費爾多爾陰沉著臉側過身去,與和自己擁有同樣眼睛的森鷗外對視。
“林太郎。”愛麗絲又喊了一遍,“他是這么說的。”
懸浮在空中的女孩抱著巨大的針筒,十分可愛地歪了下腦袋。
沒有穿那件黑色的風衣,也沒有戴紅色的圍巾。
從森鷗外的著裝看來,他明顯是逛街逛到一半就被喊了過來。
男人的神色不明,輕飄飄的視線在昏迷不醒的鹿野又身上停留片刻,又緩慢地挪到了費奧多爾的那部手機。

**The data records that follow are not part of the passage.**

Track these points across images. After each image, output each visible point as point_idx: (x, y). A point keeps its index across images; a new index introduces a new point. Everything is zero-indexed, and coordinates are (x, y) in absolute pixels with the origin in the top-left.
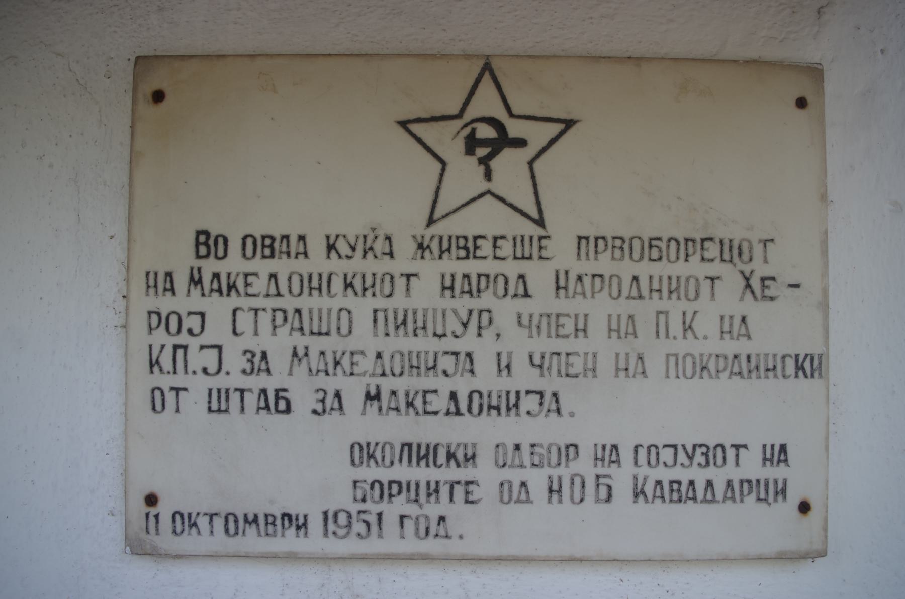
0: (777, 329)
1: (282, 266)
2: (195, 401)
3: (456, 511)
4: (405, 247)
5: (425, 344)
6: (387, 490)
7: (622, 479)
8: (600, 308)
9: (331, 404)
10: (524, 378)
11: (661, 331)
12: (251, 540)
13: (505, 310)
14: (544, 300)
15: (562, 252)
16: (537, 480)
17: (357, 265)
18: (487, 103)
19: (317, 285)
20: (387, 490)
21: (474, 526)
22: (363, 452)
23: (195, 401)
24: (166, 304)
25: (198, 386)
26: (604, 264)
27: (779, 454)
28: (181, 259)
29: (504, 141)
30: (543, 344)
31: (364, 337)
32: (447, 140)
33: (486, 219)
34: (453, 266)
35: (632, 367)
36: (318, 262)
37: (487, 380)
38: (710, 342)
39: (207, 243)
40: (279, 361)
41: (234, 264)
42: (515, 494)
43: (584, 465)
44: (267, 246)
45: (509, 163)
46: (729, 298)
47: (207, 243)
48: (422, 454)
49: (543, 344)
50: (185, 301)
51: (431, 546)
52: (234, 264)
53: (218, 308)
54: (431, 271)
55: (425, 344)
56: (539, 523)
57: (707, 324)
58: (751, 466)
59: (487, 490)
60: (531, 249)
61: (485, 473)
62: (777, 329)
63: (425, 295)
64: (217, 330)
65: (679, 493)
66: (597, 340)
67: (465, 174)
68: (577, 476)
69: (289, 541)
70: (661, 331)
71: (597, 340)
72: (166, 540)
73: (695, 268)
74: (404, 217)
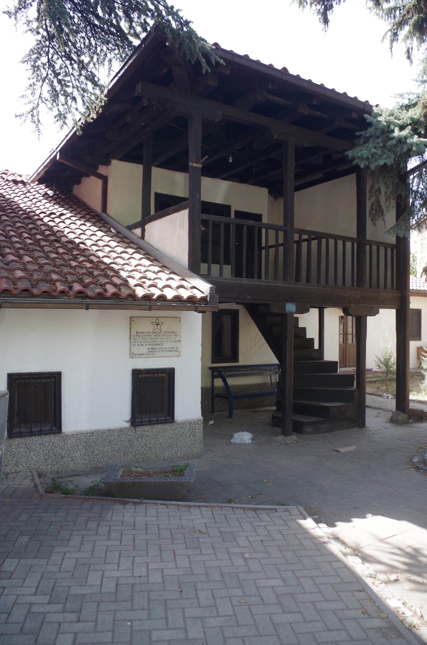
0: (177, 338)
1: (143, 334)
2: (136, 345)
3: (155, 353)
4: (151, 333)
5: (153, 340)
6: (150, 352)
7: (166, 350)
8: (165, 337)
9: (146, 345)
10: (160, 343)
11: (169, 339)
12: (141, 356)
13: (158, 337)
14: (161, 337)
15: (162, 332)
16: (161, 350)
17: (148, 334)
18: (157, 321)
19: (145, 336)
20: (150, 352)
21: (157, 354)
22: (149, 349)
23: (136, 345)
24: (134, 337)
25: (137, 344)
26: (165, 334)
27: (177, 348)
28: (135, 334)
29: (158, 324)
30: (161, 340)
31: (149, 340)
32: (154, 324)
33: (157, 330)
34: (155, 334)
35: (167, 342)
36: (145, 334)
37: (157, 343)
38: (173, 340)
39: (137, 332)
40: (143, 342)
41: (139, 334)
42: (159, 351)
43: (164, 349)
44: (142, 333)
45: (159, 326)
46: (174, 336)
47: (137, 332)
48: (153, 349)
49: (161, 340)
50: (136, 337)
51: (154, 356)
52: (139, 334)
53: (138, 338)
54: (153, 334)
55: (153, 340)
56: (161, 354)
57: (172, 338)
58: (175, 349)
59: (157, 351)
60: (160, 333)
61: (157, 350)
62: (177, 338)
63: (153, 336)
64: (138, 339)
65: (170, 351)
66: (165, 340)
67: (156, 326)
68: (164, 350)
69: (143, 356)
70: (169, 339)
71: (165, 340)
72: (134, 356)
73: (172, 334)
74: (151, 330)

破碎的建筑物里,森鷗外通過這部手機與太宰治展開對話。
“太宰,你可沒告訴我這是明川君弄出來的動靜。”
“說的話您不就猜到了嗎。小鹿野和異能開業許可證您選哪個,不用想都知道。”
“話雖如此,用明川君要給我送父親節禮物當借口也太過分了。”
“那又怎樣,反正現在您也被扯了進來。異能特務科只要調取監控就能發現您參與了計劃,說不定還能借此機會污蔑您加入敵人自導自演,就為了確定港口黑手黨在橫濱的領導地位。”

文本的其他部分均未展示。